→ EXERCISE PROMPT: A verbatim reproduction of the lines below, from the line containing "ROBOT CAMP PREMIERES AT KARLSTAD" through the line containing "interferometry, with the", both ends included, is the whole required output.
________________________
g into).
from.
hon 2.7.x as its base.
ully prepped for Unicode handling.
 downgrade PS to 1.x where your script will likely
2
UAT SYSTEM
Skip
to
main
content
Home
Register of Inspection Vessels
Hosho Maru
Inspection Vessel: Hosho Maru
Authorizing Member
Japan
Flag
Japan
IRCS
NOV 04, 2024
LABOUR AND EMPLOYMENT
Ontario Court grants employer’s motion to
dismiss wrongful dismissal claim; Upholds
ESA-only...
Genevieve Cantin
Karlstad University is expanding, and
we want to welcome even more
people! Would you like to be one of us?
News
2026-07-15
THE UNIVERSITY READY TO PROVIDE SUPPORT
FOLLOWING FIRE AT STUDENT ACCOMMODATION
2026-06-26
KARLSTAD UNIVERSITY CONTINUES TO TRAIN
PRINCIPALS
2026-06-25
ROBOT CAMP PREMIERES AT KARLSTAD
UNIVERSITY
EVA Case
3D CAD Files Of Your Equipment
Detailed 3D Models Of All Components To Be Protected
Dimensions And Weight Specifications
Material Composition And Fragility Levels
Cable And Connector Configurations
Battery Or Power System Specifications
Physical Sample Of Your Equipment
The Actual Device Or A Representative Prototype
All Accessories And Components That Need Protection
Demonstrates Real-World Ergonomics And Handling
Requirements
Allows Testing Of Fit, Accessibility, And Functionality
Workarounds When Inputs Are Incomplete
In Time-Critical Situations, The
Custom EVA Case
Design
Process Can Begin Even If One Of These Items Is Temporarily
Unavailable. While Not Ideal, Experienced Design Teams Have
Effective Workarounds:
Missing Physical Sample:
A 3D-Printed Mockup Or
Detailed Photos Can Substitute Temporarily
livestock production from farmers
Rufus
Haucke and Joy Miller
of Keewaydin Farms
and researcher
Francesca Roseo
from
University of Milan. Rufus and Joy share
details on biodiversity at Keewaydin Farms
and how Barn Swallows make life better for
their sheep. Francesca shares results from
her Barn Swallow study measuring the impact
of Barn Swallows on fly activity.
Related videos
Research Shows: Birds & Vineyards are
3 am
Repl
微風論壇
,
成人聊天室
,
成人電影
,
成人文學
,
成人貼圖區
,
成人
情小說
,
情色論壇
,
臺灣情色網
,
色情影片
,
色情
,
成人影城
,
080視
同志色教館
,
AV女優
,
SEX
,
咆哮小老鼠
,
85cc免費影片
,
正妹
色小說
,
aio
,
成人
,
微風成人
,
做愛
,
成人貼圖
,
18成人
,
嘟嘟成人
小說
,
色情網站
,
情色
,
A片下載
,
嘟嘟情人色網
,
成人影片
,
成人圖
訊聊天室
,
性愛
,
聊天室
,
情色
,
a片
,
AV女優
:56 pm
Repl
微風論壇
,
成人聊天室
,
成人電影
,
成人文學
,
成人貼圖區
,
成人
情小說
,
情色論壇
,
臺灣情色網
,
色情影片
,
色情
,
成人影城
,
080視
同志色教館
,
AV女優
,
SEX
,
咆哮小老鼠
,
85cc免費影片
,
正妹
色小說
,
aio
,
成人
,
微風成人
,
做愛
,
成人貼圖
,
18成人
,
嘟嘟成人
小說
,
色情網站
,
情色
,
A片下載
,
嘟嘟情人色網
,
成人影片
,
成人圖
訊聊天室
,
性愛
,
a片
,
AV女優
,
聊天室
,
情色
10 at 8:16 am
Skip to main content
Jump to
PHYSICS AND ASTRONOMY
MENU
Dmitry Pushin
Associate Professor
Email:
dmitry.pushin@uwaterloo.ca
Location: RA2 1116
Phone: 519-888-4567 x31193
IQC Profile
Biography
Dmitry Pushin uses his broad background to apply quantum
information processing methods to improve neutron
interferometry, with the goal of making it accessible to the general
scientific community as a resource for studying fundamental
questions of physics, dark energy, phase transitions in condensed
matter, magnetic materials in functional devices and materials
________________________
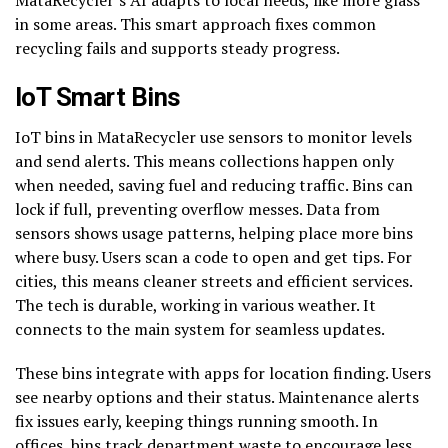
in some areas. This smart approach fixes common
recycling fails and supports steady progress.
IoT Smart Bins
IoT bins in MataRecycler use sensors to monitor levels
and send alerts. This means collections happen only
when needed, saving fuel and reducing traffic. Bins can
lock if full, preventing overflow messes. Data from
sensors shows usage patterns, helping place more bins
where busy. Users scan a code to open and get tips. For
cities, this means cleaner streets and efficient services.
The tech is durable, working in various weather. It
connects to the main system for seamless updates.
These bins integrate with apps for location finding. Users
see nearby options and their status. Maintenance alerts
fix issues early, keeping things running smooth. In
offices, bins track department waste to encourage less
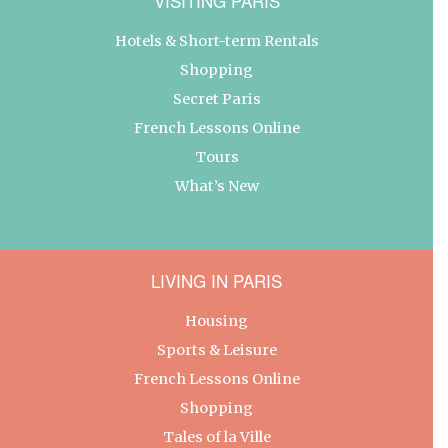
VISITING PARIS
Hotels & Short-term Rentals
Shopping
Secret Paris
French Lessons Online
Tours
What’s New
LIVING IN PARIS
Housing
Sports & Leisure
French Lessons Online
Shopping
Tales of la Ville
________________________
→ SOLUTION BELOW:
ROBOT CAMP PREMIERES AT KARLSTAD
UNIVERSITY
EVA Case
3D CAD Files Of Your Equipment
Detailed 3D Models Of All Components To Be Protected
Dimensions And Weight Specifications
Material Composition And Fragility Levels
Cable And Connector Configurations
Battery Or Power System Specifications
Physical Sample Of Your Equipment
The Actual Device Or A Representative Prototype
All Accessories And Components That Need Protection
Demonstrates Real-World Ergonomics And Handling
Requirements
Allows Testing Of Fit, Accessibility, And Functionality
Workarounds When Inputs Are Incomplete
In Time-Critical Situations, The
Custom EVA Case
Design
Process Can Begin Even If One Of These Items Is Temporarily
Unavailable. While Not Ideal, Experienced Design Teams Have
Effective Workarounds:
Missing Physical Sample:
A 3D-Printed Mockup Or
Detailed Photos Can Substitute Temporarily
livestock production from farmers
Rufus
Haucke and Joy Miller
of Keewaydin Farms
and researcher
Francesca Roseo
from
University of Milan. Rufus and Joy share
details on biodiversity at Keewaydin Farms
and how Barn Swallows make life better for
their sheep. Francesca shares results from
her Barn Swallow study measuring the impact
of Barn Swallows on fly activity.
Related videos
Research Shows: Birds & Vineyards are
3 am
Repl
微風論壇
,
成人聊天室
,
成人電影
,
成人文學
,
成人貼圖區
,
成人
情小說
,
情色論壇
,
臺灣情色網
,
色情影片
,
色情
,
成人影城
,
080視
同志色教館
,
AV女優
,
SEX
,
咆哮小老鼠
,
85cc免費影片
,
正妹
色小說
,
aio
,
成人
,
微風成人
,
做愛
,
成人貼圖
,
18成人
,
嘟嘟成人
小說
,
色情網站
,
情色
,
A片下載
,
嘟嘟情人色網
,
成人影片
,
成人圖
訊聊天室
,
性愛
,
聊天室
,
情色
,
a片
,
AV女優
:56 pm
Repl
微風論壇
,
成人聊天室
,
成人電影
,
成人文學
,
成人貼圖區
,
成人
情小說
,
情色論壇
,
臺灣情色網
,
色情影片
,
色情
,
成人影城
,
080視
同志色教館
,
AV女優
,
SEX
,
咆哮小老鼠
,
85cc免費影片
,
正妹
色小說
,
aio
,
成人
,
微風成人
,
做愛
,
成人貼圖
,
18成人
,
嘟嘟成人
小說
,
色情網站
,
情色
,
A片下載
,
嘟嘟情人色網
,
成人影片
,
成人圖
訊聊天室
,
性愛
,
a片
,
AV女優
,
聊天室
,
情色
10 at 8:16 am
Skip to main content
Jump to
PHYSICS AND ASTRONOMY
MENU
Dmitry Pushin
Associate Professor
Email:
dmitry.pushin@uwaterloo.ca
Location: RA2 1116
Phone: 519-888-4567 x31193
IQC Profile
Biography
Dmitry Pushin uses his broad background to apply quantum
information processing methods to improve neutron
interferometry, with the goal of making it accessible to the general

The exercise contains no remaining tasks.